That’s not to say that it’s the end of measurement, but things are going to be different from now on. The reality is that marketers need to completely rethink how to use testing frameworks for measuring marketing value.
There are a number of testing strategies you need to be familiar with in this new age of measurement. Here are the main ones, arranged from the broadest scope to the narrowest.
These methods may all have a few disadvantages, but these are mainly evident when you’re testing with the wrong purpose in mind, or are expecting exact results. The question isn’t just which methods, it’s how you apply them together.
1. Econometrics/Marketing Mix Modelling
Marketing mix modelling is the use of statistical analysis to measure the effectiveness of your advertising – such as the impact of TV ads on brand searches – by producing a statistical model of the marketing activity per channel. It can factor in external influences such as seasonality by combining weekly sales and marketing insights with other data (e.g. weather or economy). Econometrics uses a lot of data points and needs to be run over time, and gives a good overview of each channel’s contribution to sales.
It’s good for making macro decisions on high-level budget splits between channels, but can’t go more in-depth than that, so it won’t inform you on smaller-scale questions such as how to optimise your bids. This approach ideally needs multiple years of data to be accurate, and data can be skewed by large events, such as launches, until more examples can be analysed by the models. So this model is probably not your best option if you don’t have that much data yet.
Geo-testing is a good method to see whether marketing activities have an impact on given KPIs. It’s similar to A/B testing, but uses location to define control and testing groups rather than users/cookies.
With this method, you define areas (e.g. postcodes or cities) where a certain activity is running and compare that to regions where the activity is turned off to observe uplifts in performance. You can run progressive tests designed to answer more nuanced questions, such as running channels in combination versus separately.
This type of testing is more suited to mature businesses as it requires high levels of spend for sustained periods (1-3 months) to gather statistically significant results.
3. Brand Studies
These are surveys for audiences that have been exposed to your advertising as well as control audiences, in order to measure how specific channels or creatives affect a certain KPI (e.g. ad recall or purchase intent). There are platform-specific options such as YouTube Brand Lift, or cross-channel solutions like Nielsen’s Digital Brand Effect.

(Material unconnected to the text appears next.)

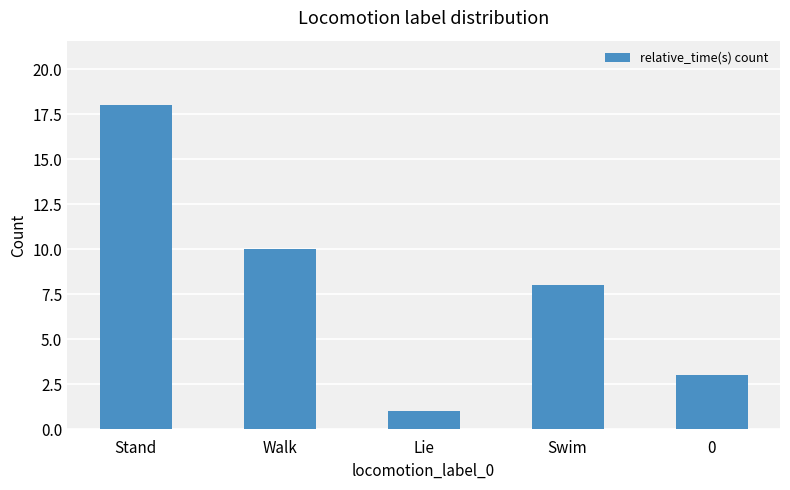

How many values are below 8?

2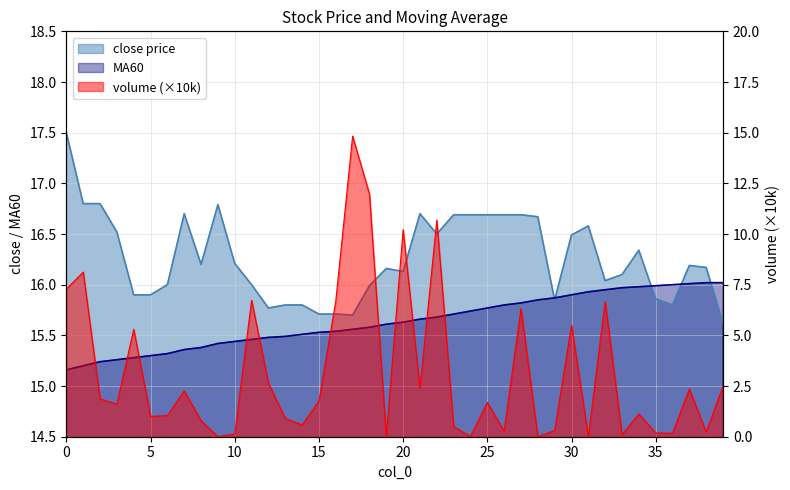

What is the maximum value for MA60?

16.0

This is more detailed than econometrics and geo-testing, but insights aren’t always transferable between channels.
4. Attribution Analysis
Attribution analysis examines paths to conversion in order to determine the impact of individual exposures to marketing and how each channel impacts the likelihood of conversion.

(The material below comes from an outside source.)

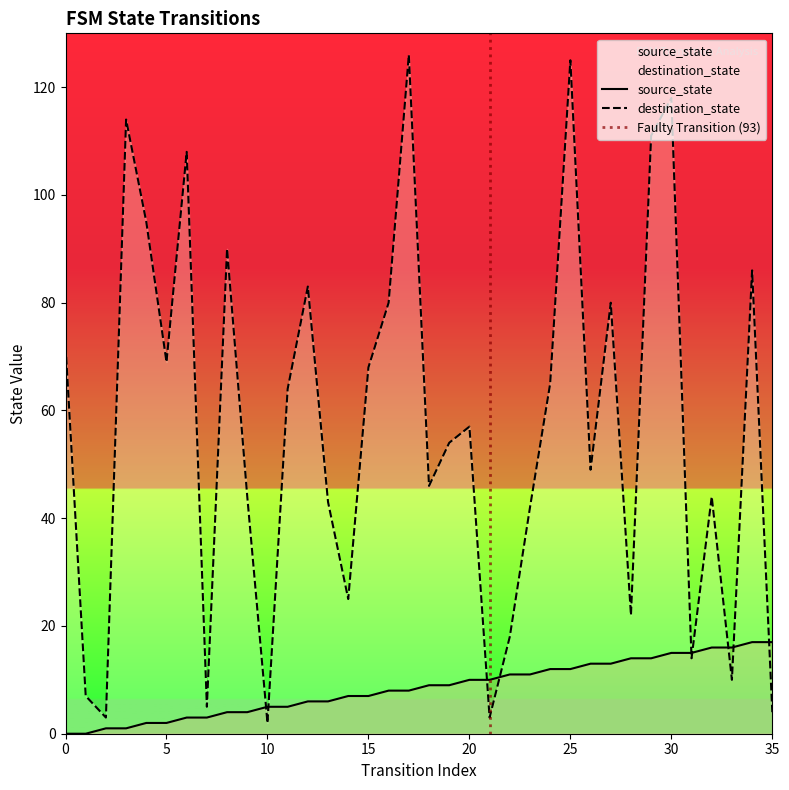

Reading left to right, extract all data points from this chart.

source_state: 0=0	1=0	2=1	3=1	4=2	5=2	6=3	7=3	8=4	9=4	10=5	11=5	12=6	13=6	14=7	15=7	16=8	17=8	18=9	19=9	20=10	21=10	22=11	23=11	24=12	25=12	26=13	27=13	28=14	29=14	30=15	31=15	32=16	33=16	34=17	35=17
destination_state: 0=72	1=7	2=3	3=114	4=95	5=69	6=108	7=5	8=90	9=44	10=2	11=64	12=83	13=43	14=25	15=68	16=80	17=126	18=46	19=54	20=57	21=3	22=18	23=42	24=65	25=125	26=49	27=80	28=22	29=111	30=118	31=14	32=44	33=10	34=86	35=4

It gives detailed insights into how users move forward from their first interaction with your advertising, and lets you analyse beyond a last-interaction view of marketing. You can also use data to model the impact of different spend levels.
Unfortunately, attribution analysis rarely takes into account organic activity or baseline sales that would have taken place regardless of advertising activity. Results can also be skewed due to a scarcity of data (especially on Facebook).
5. Controlled audience/creative testing
You can conduct tests on platforms like Facebook by using control groups or audience segmentation to evaluate targeting and creative set up. Conversion lift tests on Facebook and Google fall into this category.
There’s a good reason why controlled testing, i.e. A/B testing, is the gold standard method in digital marketing (and science). This approach gives very detailed and actionable insights for day-to-day performance. However, if you’re running large accounts, it can be difficult to ensure your control groups are actually “controlled”.
6. Uncontrolled audience/creative testing
Finally, you can also run tests within platforms without the use of control groups. This delivers very quick results, but remember that correlation is not causation and uplifts might be due to external factors. The lack of a control group means that the results aren’t as reliable as other testing methods.
The best strategy is to start with a list of hypotheses or questions you want answered. Establish the order in which to test them by ranking them according to their priority. Then, work out which testing method(s) best suit each hypothesis or question, and get started with the testing phase. Make sure to check in regularly on results and adapt as you go.
Maybe a new, GDPR-compliant industry standard of tracking is just around the corner. But in the meantime, deterministic data will be harder to come by, and digital marketers will need to adapt in order to maintain an effective measurement strategy.